Sacred Child Program

Organization:

Minwaashin Lodge

Location:

Ottawa, Ontario

Target Group:

Children (Ages 0-6) and their caregivers.

Contact Name:

N/A

Phone:

N/A

Email:

info@minlodge.com

Website:

www.minlodge.com

Program Overview
History:

The program has been running since 1996. It was established when a need for Aboriginal family violence services in the Ottawa area was identified. The Lodge was initially geared toward women, but as time passed children's programs were developed, community support and partnerships grew, and more services reaching children were created. These developments included reaching children in schools and supporting them when they enter the shelter. Special attention to children who have witnessed violence has also been included in the program.
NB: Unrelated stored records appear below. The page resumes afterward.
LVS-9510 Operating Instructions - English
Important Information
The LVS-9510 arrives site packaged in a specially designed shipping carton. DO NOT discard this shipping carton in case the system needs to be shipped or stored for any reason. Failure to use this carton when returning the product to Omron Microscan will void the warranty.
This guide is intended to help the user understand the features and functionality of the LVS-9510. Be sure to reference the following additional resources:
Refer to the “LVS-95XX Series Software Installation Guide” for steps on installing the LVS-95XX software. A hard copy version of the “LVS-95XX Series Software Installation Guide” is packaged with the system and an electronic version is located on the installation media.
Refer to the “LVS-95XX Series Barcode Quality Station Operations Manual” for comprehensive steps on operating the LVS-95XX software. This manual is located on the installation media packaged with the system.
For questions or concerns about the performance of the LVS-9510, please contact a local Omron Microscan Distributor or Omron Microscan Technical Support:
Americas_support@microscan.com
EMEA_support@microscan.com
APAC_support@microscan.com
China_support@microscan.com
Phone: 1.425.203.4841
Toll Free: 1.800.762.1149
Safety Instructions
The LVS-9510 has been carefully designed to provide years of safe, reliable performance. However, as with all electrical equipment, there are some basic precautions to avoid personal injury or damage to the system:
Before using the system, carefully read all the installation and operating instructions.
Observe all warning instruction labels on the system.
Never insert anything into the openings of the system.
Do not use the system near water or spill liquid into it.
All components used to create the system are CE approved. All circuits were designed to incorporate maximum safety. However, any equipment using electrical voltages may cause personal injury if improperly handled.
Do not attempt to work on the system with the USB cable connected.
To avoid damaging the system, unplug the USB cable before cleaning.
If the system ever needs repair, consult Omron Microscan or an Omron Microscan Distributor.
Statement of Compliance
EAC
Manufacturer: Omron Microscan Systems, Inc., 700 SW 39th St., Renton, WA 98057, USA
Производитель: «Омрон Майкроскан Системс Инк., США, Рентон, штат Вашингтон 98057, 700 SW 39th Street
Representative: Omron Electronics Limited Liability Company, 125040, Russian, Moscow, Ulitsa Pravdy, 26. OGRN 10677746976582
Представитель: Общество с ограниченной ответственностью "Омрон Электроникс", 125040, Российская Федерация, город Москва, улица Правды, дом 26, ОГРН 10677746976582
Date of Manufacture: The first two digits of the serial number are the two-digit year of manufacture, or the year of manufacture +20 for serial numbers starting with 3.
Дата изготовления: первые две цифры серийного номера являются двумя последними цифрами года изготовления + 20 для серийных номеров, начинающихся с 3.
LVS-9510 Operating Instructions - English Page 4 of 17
The program has adapted in recent years with the introduction of all-day kindergarten to help children and parents.

Program Description
Goals & Objectives:

To recognize, enhance and celebrate the value and importance of the family and the roles of children.
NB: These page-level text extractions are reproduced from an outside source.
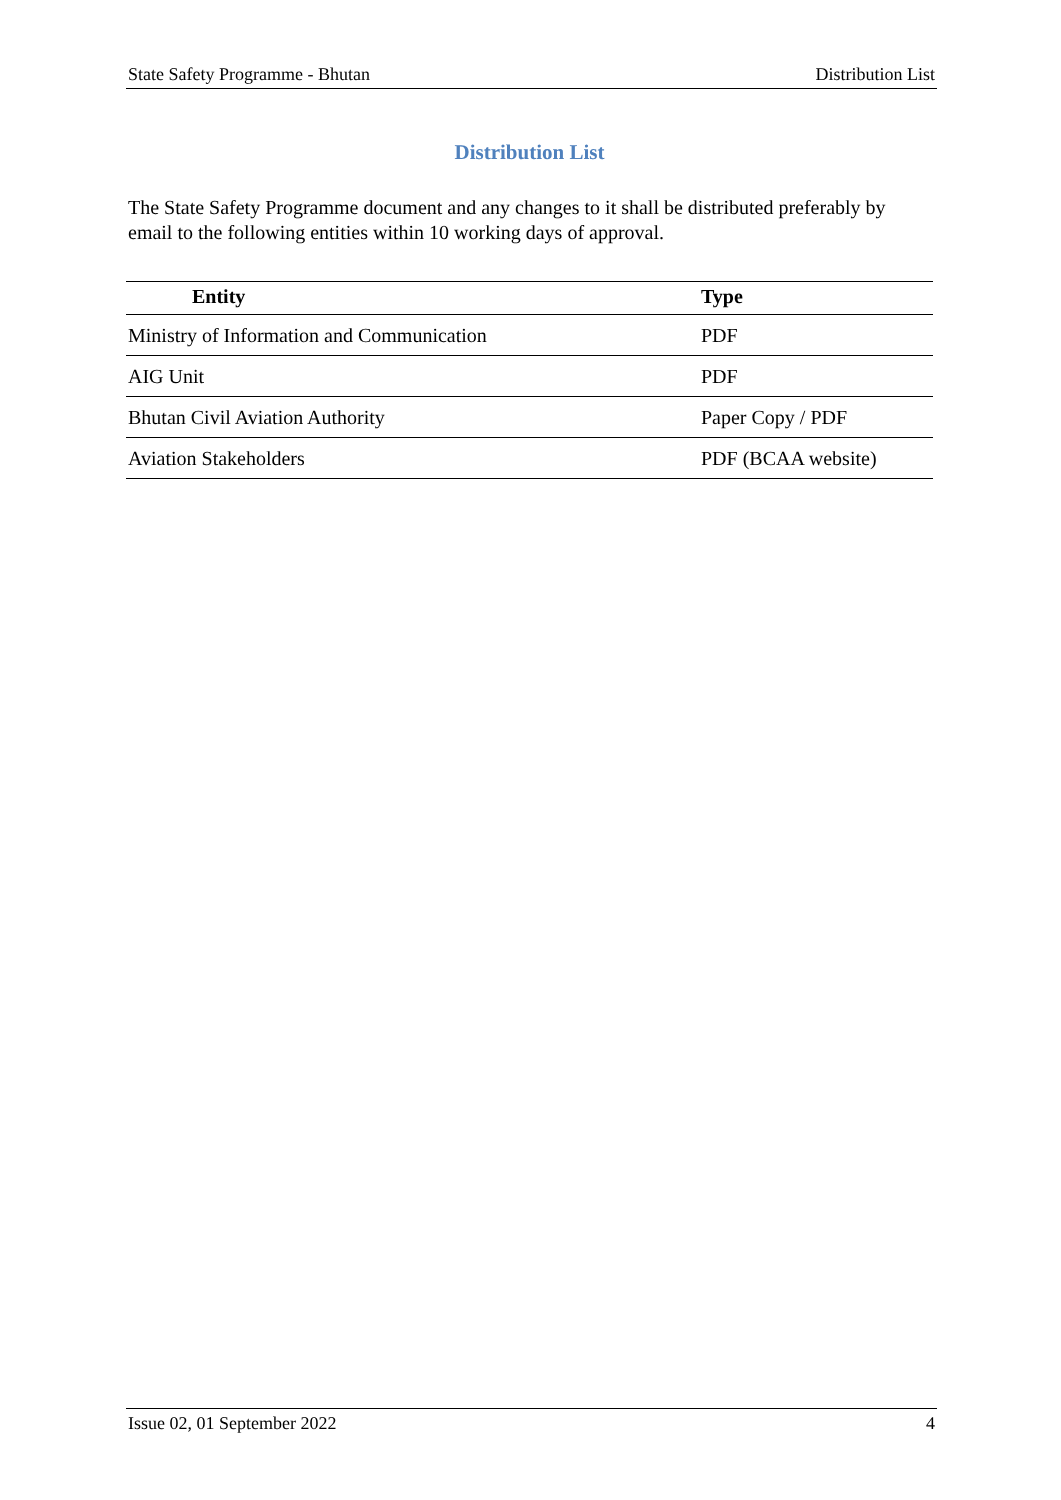State Safety Programme - Bhutan Distribution List
Distribution List
The State Safety Programme document and any changes to it shall be distributed preferably by email to the following entities within 10 working days of approval.
| Entity | Type |
| --- | --- |
| Ministry of Information and Communication | PDF |
| AIG Unit | PDF |
| Bhutan Civil Aviation Authority | Paper Copy / PDF |
| Aviation Stakeholders | PDF (BCAA website) |
Issue 02, 01 September 2022 4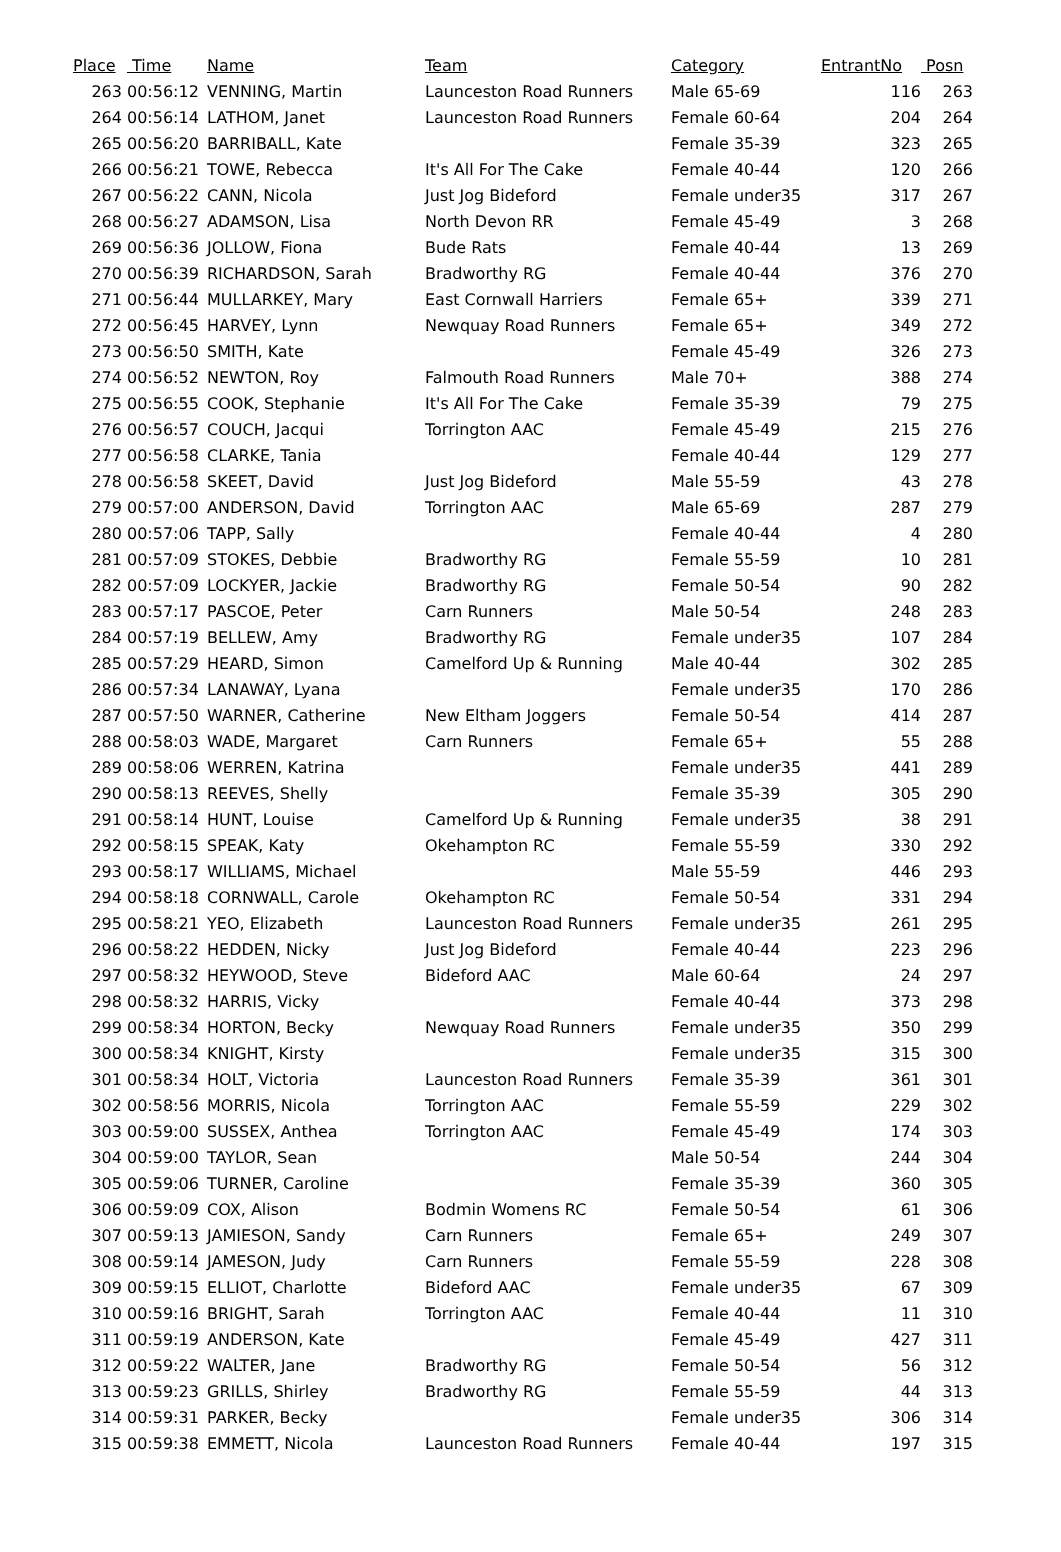| Place | Time | Name | Team | Category | EntrantNo | Posn |
| --- | --- | --- | --- | --- | --- | --- |
| 263 | 00:56:12 | VENNING, Martin | Launceston Road Runners | Male 65-69 | 116 | 263 |
| 264 | 00:56:14 | LATHOM, Janet | Launceston Road Runners | Female 60-64 | 204 | 264 |
| 265 | 00:56:20 | BARRIBALL, Kate | | Female 35-39 | 323 | 265 |
| 266 | 00:56:21 | TOWE, Rebecca | It's All For The Cake | Female 40-44 | 120 | 266 |
| 267 | 00:56:22 | CANN, Nicola | Just Jog Bideford | Female under35 | 317 | 267 |
| 268 | 00:56:27 | ADAMSON, Lisa | North Devon RR | Female 45-49 | 3 | 268 |
| 269 | 00:56:36 | JOLLOW, Fiona | Bude Rats | Female 40-44 | 13 | 269 |
| 270 | 00:56:39 | RICHARDSON, Sarah | Bradworthy RG | Female 40-44 | 376 | 270 |
| 271 | 00:56:44 | MULLARKEY, Mary | East Cornwall Harriers | Female 65+ | 339 | 271 |
| 272 | 00:56:45 | HARVEY, Lynn | Newquay Road Runners | Female 65+ | 349 | 272 |
| 273 | 00:56:50 | SMITH, Kate | | Female 45-49 | 326 | 273 |
| 274 | 00:56:52 | NEWTON, Roy | Falmouth Road Runners | Male 70+ | 388 | 274 |
| 275 | 00:56:55 | COOK, Stephanie | It's All For The Cake | Female 35-39 | 79 | 275 |
| 276 | 00:56:57 | COUCH, Jacqui | Torrington AAC | Female 45-49 | 215 | 276 |
| 277 | 00:56:58 | CLARKE, Tania | | Female 40-44 | 129 | 277 |
| 278 | 00:56:58 | SKEET, David | Just Jog Bideford | Male 55-59 | 43 | 278 |
| 279 | 00:57:00 | ANDERSON, David | Torrington AAC | Male 65-69 | 287 | 279 |
| 280 | 00:57:06 | TAPP, Sally | | Female 40-44 | 4 | 280 |
| 281 | 00:57:09 | STOKES, Debbie | Bradworthy RG | Female 55-59 | 10 | 281 |
| 282 | 00:57:09 | LOCKYER, Jackie | Bradworthy RG | Female 50-54 | 90 | 282 |
| 283 | 00:57:17 | PASCOE, Peter | Carn Runners | Male 50-54 | 248 | 283 |
| 284 | 00:57:19 | BELLEW, Amy | Bradworthy RG | Female under35 | 107 | 284 |
| 285 | 00:57:29 | HEARD, Simon | Camelford Up & Running | Male 40-44 | 302 | 285 |
| 286 | 00:57:34 | LANAWAY, Lyana | | Female under35 | 170 | 286 |
| 287 | 00:57:50 | WARNER, Catherine | New Eltham Joggers | Female 50-54 | 414 | 287 |
| 288 | 00:58:03 | WADE, Margaret | Carn Runners | Female 65+ | 55 | 288 |
| 289 | 00:58:06 | WERREN, Katrina | | Female under35 | 441 | 289 |
| 290 | 00:58:13 | REEVES, Shelly | | Female 35-39 | 305 | 290 |
| 291 | 00:58:14 | HUNT, Louise | Camelford Up & Running | Female under35 | 38 | 291 |
| 292 | 00:58:15 | SPEAK, Katy | Okehampton RC | Female 55-59 | 330 | 292 |
| 293 | 00:58:17 | WILLIAMS, Michael | | Male 55-59 | 446 | 293 |
| 294 | 00:58:18 | CORNWALL, Carole | Okehampton RC | Female 50-54 | 331 | 294 |
| 295 | 00:58:21 | YEO, Elizabeth | Launceston Road Runners | Female under35 | 261 | 295 |
| 296 | 00:58:22 | HEDDEN, Nicky | Just Jog Bideford | Female 40-44 | 223 | 296 |
| 297 | 00:58:32 | HEYWOOD, Steve | Bideford AAC | Male 60-64 | 24 | 297 |
| 298 | 00:58:32 | HARRIS, Vicky | | Female 40-44 | 373 | 298 |
| 299 | 00:58:34 | HORTON, Becky | Newquay Road Runners | Female under35 | 350 | 299 |
| 300 | 00:58:34 | KNIGHT, Kirsty | | Female under35 | 315 | 300 |
| 301 | 00:58:34 | HOLT, Victoria | Launceston Road Runners | Female 35-39 | 361 | 301 |
| 302 | 00:58:56 | MORRIS, Nicola | Torrington AAC | Female 55-59 | 229 | 302 |
| 303 | 00:59:00 | SUSSEX, Anthea | Torrington AAC | Female 45-49 | 174 | 303 |
| 304 | 00:59:00 | TAYLOR, Sean | | Male 50-54 | 244 | 304 |
| 305 | 00:59:06 | TURNER, Caroline | | Female 35-39 | 360 | 305 |
| 306 | 00:59:09 | COX, Alison | Bodmin Womens RC | Female 50-54 | 61 | 306 |
| 307 | 00:59:13 | JAMIESON, Sandy | Carn Runners | Female 65+ | 249 | 307 |
| 308 | 00:59:14 | JAMESON, Judy | Carn Runners | Female 55-59 | 228 | 308 |
| 309 | 00:59:15 | ELLIOT, Charlotte | Bideford AAC | Female under35 | 67 | 309 |
| 310 | 00:59:16 | BRIGHT, Sarah | Torrington AAC | Female 40-44 | 11 | 310 |
| 311 | 00:59:19 | ANDERSON, Kate | | Female 45-49 | 427 | 311 |
| 312 | 00:59:22 | WALTER, Jane | Bradworthy RG | Female 50-54 | 56 | 312 |
| 313 | 00:59:23 | GRILLS, Shirley | Bradworthy RG | Female 55-59 | 44 | 313 |
| 314 | 00:59:31 | PARKER, Becky | | Female under35 | 306 | 314 |
| 315 | 00:59:38 | EMMETT, Nicola | Launceston Road Runners | Female 40-44 | 197 | 315 |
Traditional/Indigenous ways:

Ceremonies are held in each season to welcome new babies. A resident grandmother is onsite with whom parents can book time to speak and gain Elder contact. Minwaashin also has a children's art therapist who teaches children to express themselves through traditional Aboriginal art. The program uses other traditional art forms, especially those that allow children to learn with their hands. Partners of the program also contribute to the cultural teachings, for example, the Ottawa Public Library arranges for a specific Aboriginal-themed story time and has arranged for an Aboriginal puppeteer to work with the children.

Components of program:

The program offers workshops concerning: positive native parenting for caregivers, parental relief (child care) for a maximum of 3 hours, team building for children, building positive self-esteem through arts and crafts, developing greater listening and communication skills through storytelling, addressing the effects of family violence on children who witness violence. The program also teaches children about good/bad touching, calling 911, healthy relationships and what boundaries are. There are also nurses who visit to give education sessions to caregivers concerning prenatal and early childhood care.

Services/How they work:

Services are provided on site at the facility.

Funding:

Funding is provided by the Public Health Agency of Canada through Ka-Nen (Our Children Our Future).
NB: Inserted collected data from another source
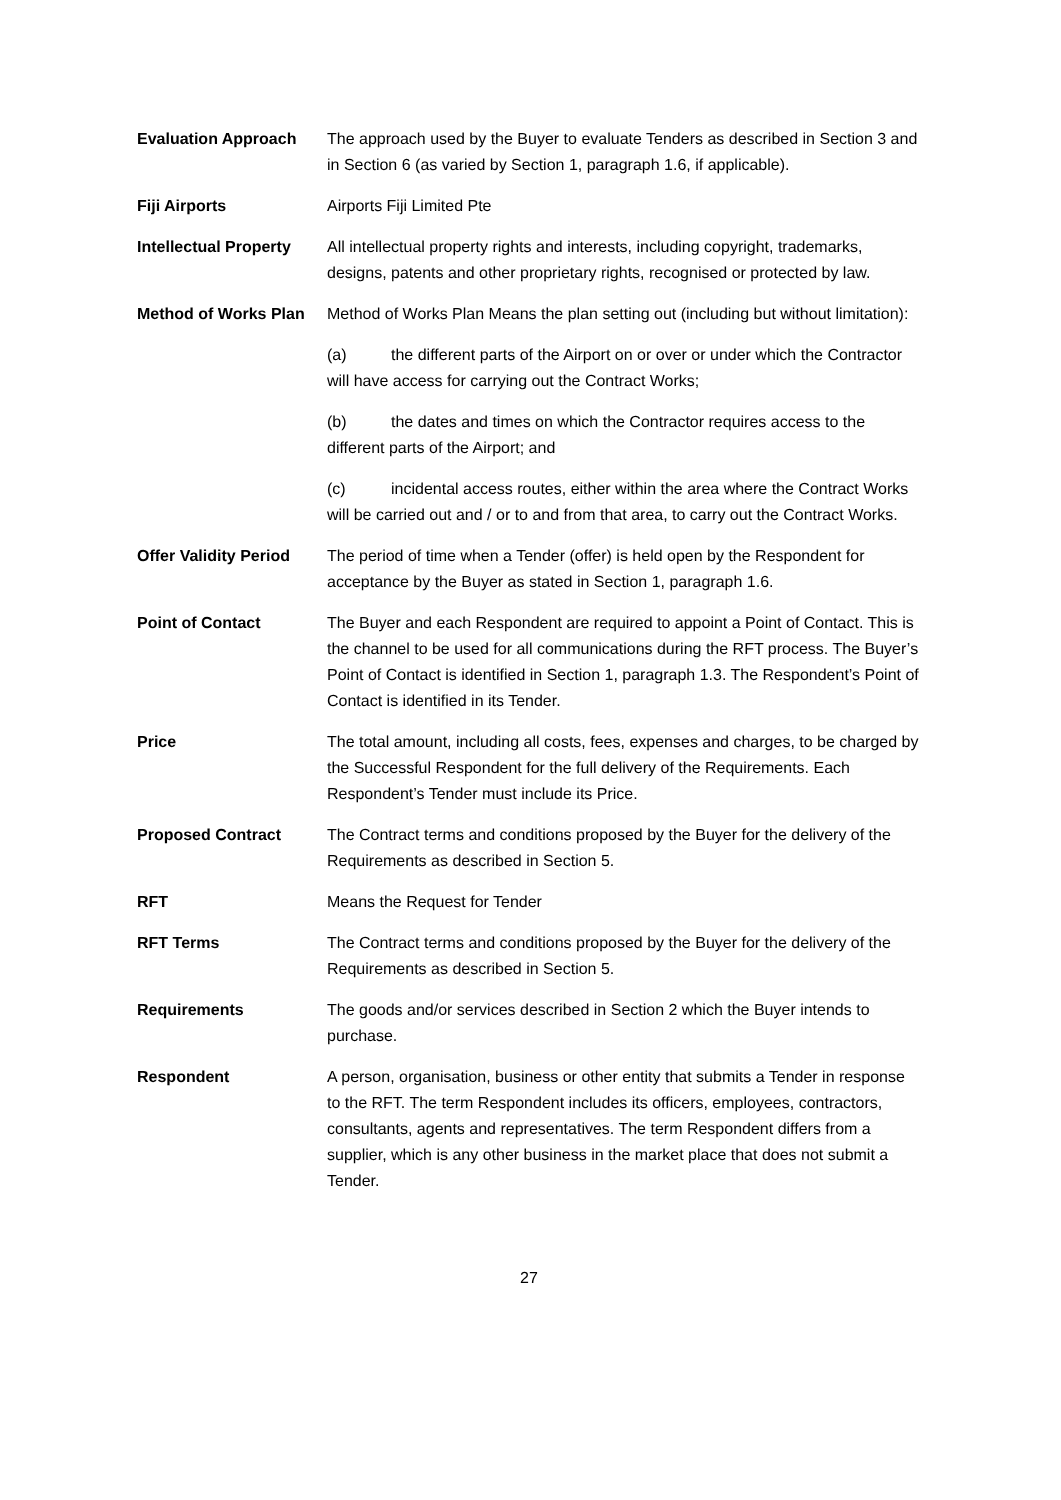| Evaluation Approach | The approach used by the Buyer to evaluate Tenders as described in Section 3 and in Section 6 (as varied by Section 1, paragraph 1.6, if applicable). |
| Fiji Airports | Airports Fiji Limited Pte |
| Intellectual Property | All intellectual property rights and interests, including copyright, trademarks, designs, patents and other proprietary rights, recognised or protected by law. |
| Method of Works Plan | Method of Works Plan Means the plan setting out (including but without limitation): (a) the different parts of the Airport on or over or under which the Contractor will have access for carrying out the Contract Works; (b) the dates and times on which the Contractor requires access to the different parts of the Airport; and (c) incidental access routes, either within the area where the Contract Works will be carried out and / or to and from that area, to carry out the Contract Works. |
| Offer Validity Period | The period of time when a Tender (offer) is held open by the Respondent for acceptance by the Buyer as stated in Section 1, paragraph 1.6. |
| Point of Contact | The Buyer and each Respondent are required to appoint a Point of Contact. This is the channel to be used for all communications during the RFT process. The Buyer’s Point of Contact is identified in Section 1, paragraph 1.3. The Respondent’s Point of Contact is identified in its Tender. |
| Price | The total amount, including all costs, fees, expenses and charges, to be charged by the Successful Respondent for the full delivery of the Requirements. Each Respondent’s Tender must include its Price. |
| Proposed Contract | The Contract terms and conditions proposed by the Buyer for the delivery of the Requirements as described in Section 5. |
| RFT | Means the Request for Tender |
| RFT Terms | The Contract terms and conditions proposed by the Buyer for the delivery of the Requirements as described in Section 5. |
| Requirements | The goods and/or services described in Section 2 which the Buyer intends to purchase. |
| Respondent | A person, organisation, business or other entity that submits a Tender in response to the RFT. The term Respondent includes its officers, employees, contractors, consultants, agents and representatives. The term Respondent differs from a supplier, which is any other business in the market place that does not submit a Tender. |
27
Relationships and Stakeholders
Involvement of Target Groups:

The program is a parent co-operative and parents are heavily involved in the development of the program. Caregivers are asked to provide a "must have" list and a "wish" list for the program, and then programs are developed from this feedback to meet their needs.

Partners:

Children's Aid Society; Makonsag Aboriginal Head Start Inc.; Tewegan Transition House; Tungasuvvingat Inuit; Native Women's Association of Canada; City of Ottawa Public Health; Ottawa Public Library; Ottawa Inuit Children's Centre; Odawa Native Friendship Centre; Wabano Centre for Aboriginal Health.

Other relationships:

N/A

Details of Program Evaluation
Evaluation:

An evaluation has been completed.

Highlights of Evaluation Findings:

The report was not made available publicly, and no specific results can be provided.

Program Outcomes
Measures of Success:

Success is measured by how many cases have been closed, how often programs are utilized and whether clients continue to make positive life choices once they have completed the program.

Achievements:

Seeing adults who first came in as children come back as adults in a better state than their own parents. Minwaashin also has excellent community support.

Challenges:

Obtaining funding. There is a need for larger facilities.

Things to Know to Replicate
Replication Advice:

The program is considered replicable. A program of this type requires adherence to traditional Aboriginal ways and modes of operating.

Resources:

Adequate funding, properly trained staff and facility space for the programming would be necessary to ensure the program's success.